**TUGAS 1**
Dalam teks bacaan tentang remaja terduga klitih di Yogyakarta, di depan bangunan apa penulis sedang melintas ketika melihat kerumunan orang berlari?
**TUGAS 2**
Lanjutkan teks bacaan tentang warga yang menangkap remaja terduga klitih di Yogyakarta, mulai setelah kalimat terakhirnya.

**TEKS BACAAN**
▬▬▬▬▬▬▬▬▬▬

Geram dengan remaja yang diduga melakukan klitih, warga menangkap dan sempat menghajarnya. Kejadian tersebut terjadi di jantung Kota Yogyakarta, Senin (3/1/2022), tak jauh dari pos polisi.
***
Tepat ketika pergantian hari, Senin (3/1/2022) pukul 00.00, saya melintasi Jl. Pangeran Diponegoro, Yogya. Tujuan saya hanyalah pulang sehabis ngopi-ngopi santai sebelum kembali bekerja di pagi harinya. Saat saya melintas di depan Gereja Pantekosta Tugu, atau sekitar 200 meter arah barat dari Tugu Jogja. Saya melihat kerumunan orang berlari dari arah barat menuju timur, tepatnya dari arah Jl. Bumijo.

▬▬▬▬▬▬▬▬▬▬

**DATA YANG DISEDIAKAN**
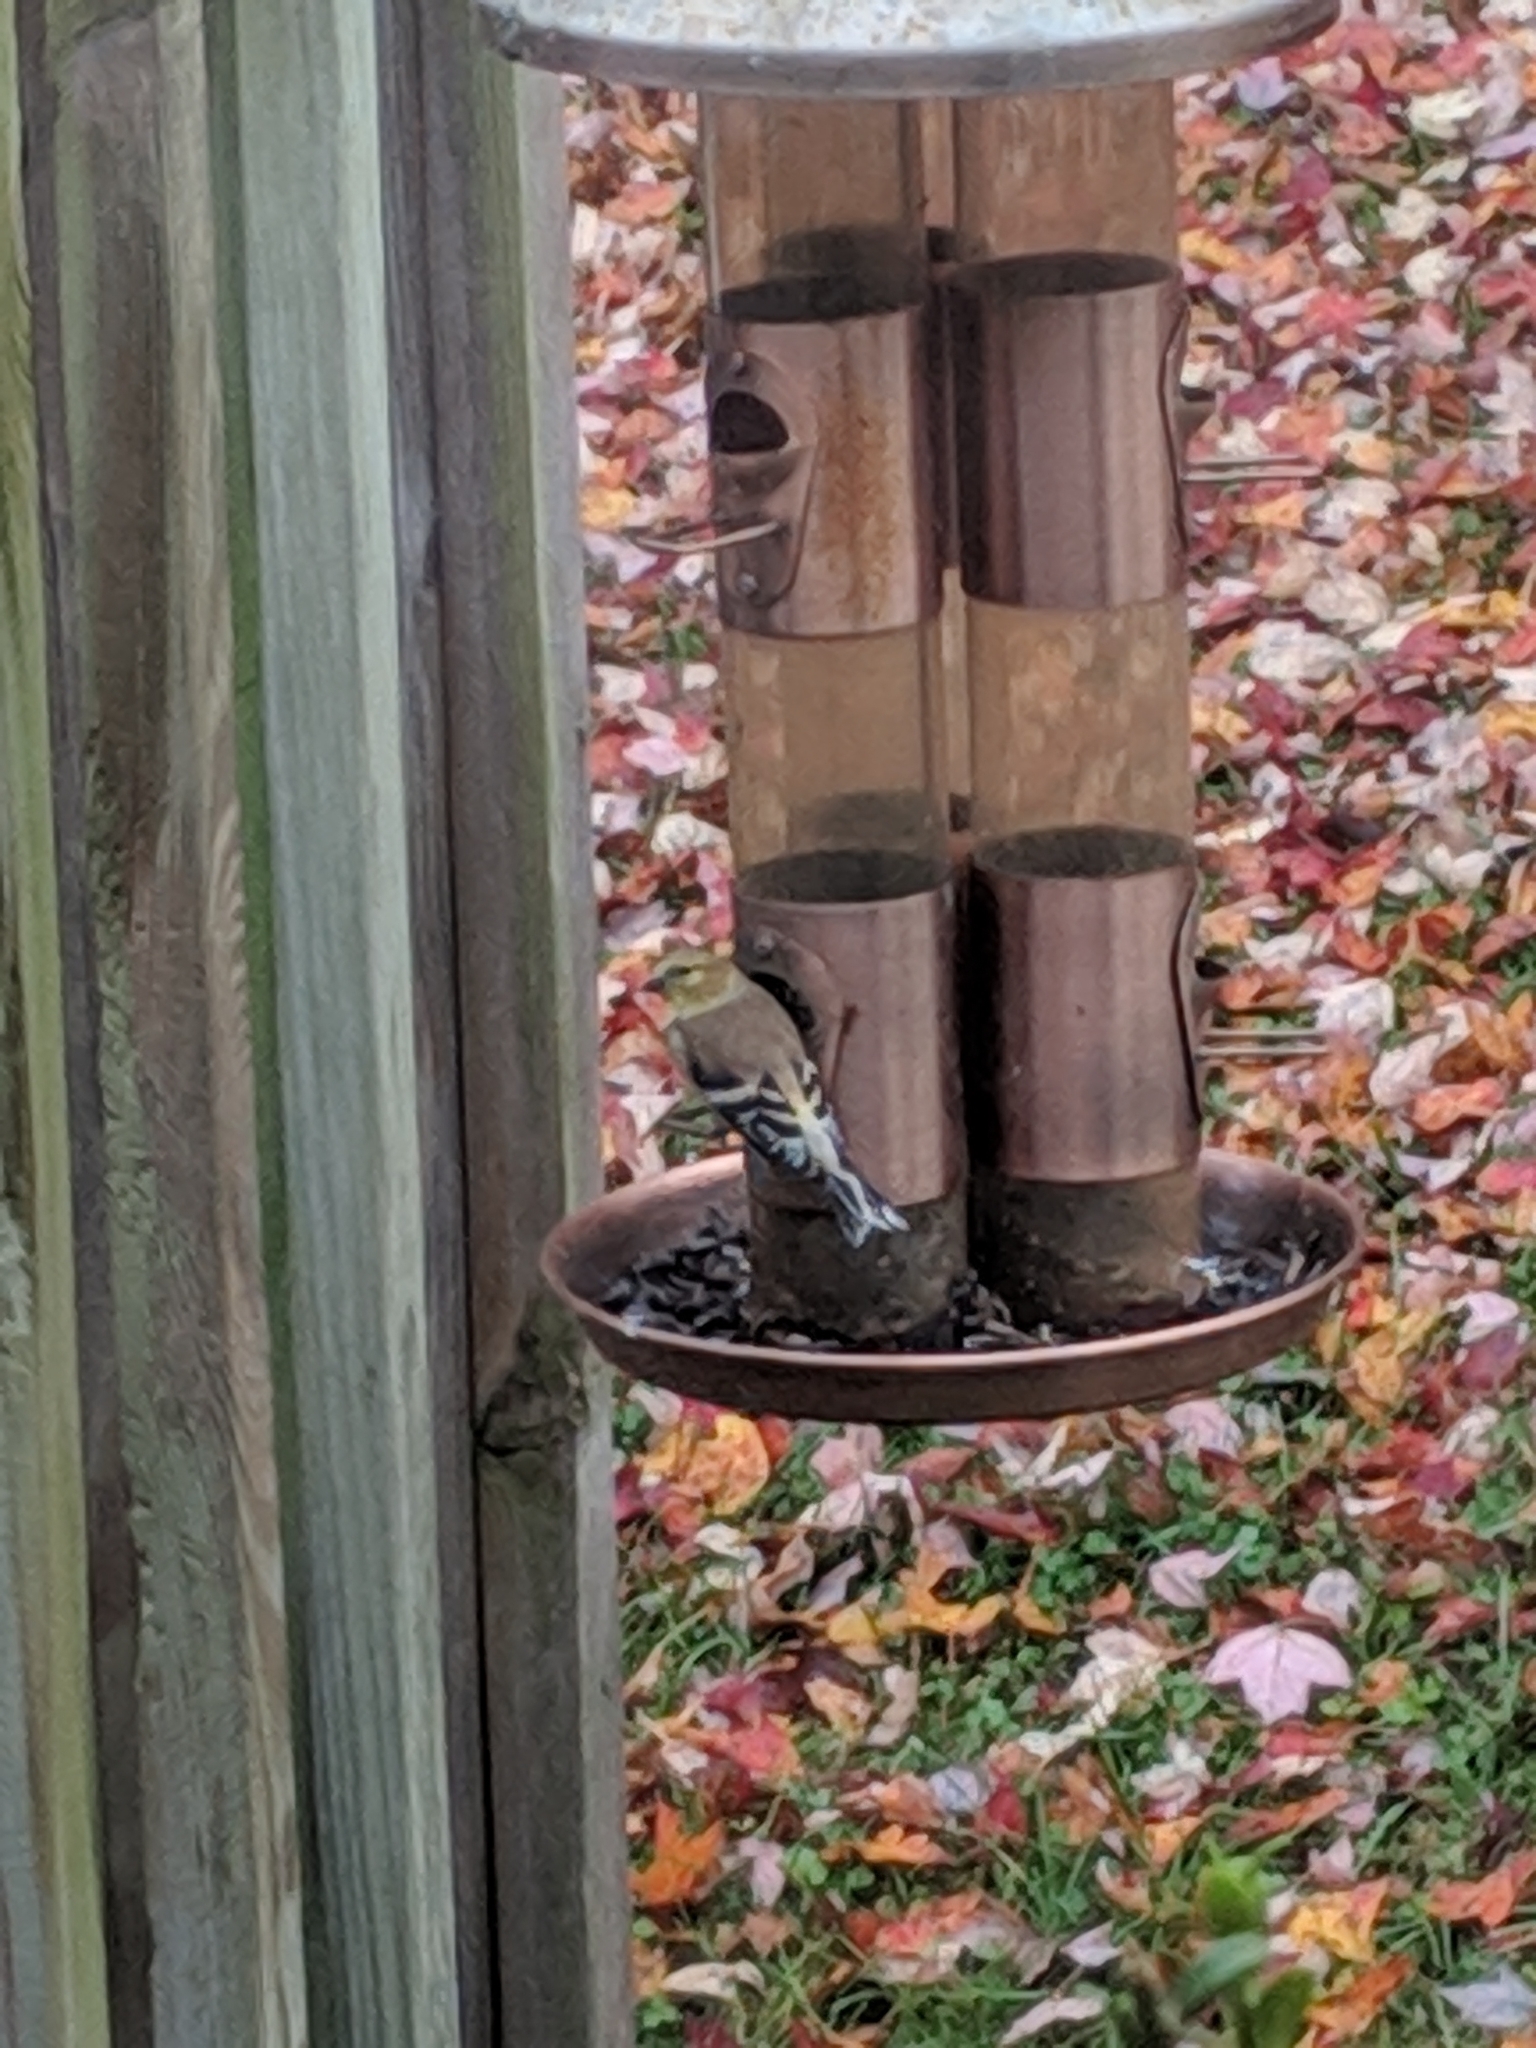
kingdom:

▬▬▬▬▬▬▬▬▬▬

**HASIL TUGAS 1**
Di depan Gereja Pantekosta Tugu.

**HASIL TUGAS 2**
Saya pikir, kejadian tersebut adalah tawuran. Maklum, beberapa hari sebelumnya terjadi tawuran antar-suporter bola. Awalnya saya ingin langsung pulang dan tidur. Tapi saya putuskan untuk melaju ke Pos Polisi Pingit yang hanya beberapa ratus meter dari lokasi kejadian. Tujuan saya tentu untuk melaporkan kejadian ini.
Sampai di depan gerbang, saya ditemui dua orang polisi yang baru saja cuci muka. Segera saya sampaikan peristiwa ini dengan terbata-bata. Dua polisi tersebut langsung menyatakan akan segera ke lokasi. Dari sini, saya kembali ke lokasi kejadian.
Sesampainya di penjual bunga tabur depan Gereja Pantekosta Tugu, saya melihat kerumunan orang tadi berdesak-desakan di selatan jalan. Mereka telah bergerak berdesakan di depan angkringan dan warung makan tenda. Saya masih berdiri di seberang jalan, takut kalau malah jadi sasaran. Di sini saya baru mendapat informasi dari teriakan kerumunan bahwa mereka menyerang pelaku klitih.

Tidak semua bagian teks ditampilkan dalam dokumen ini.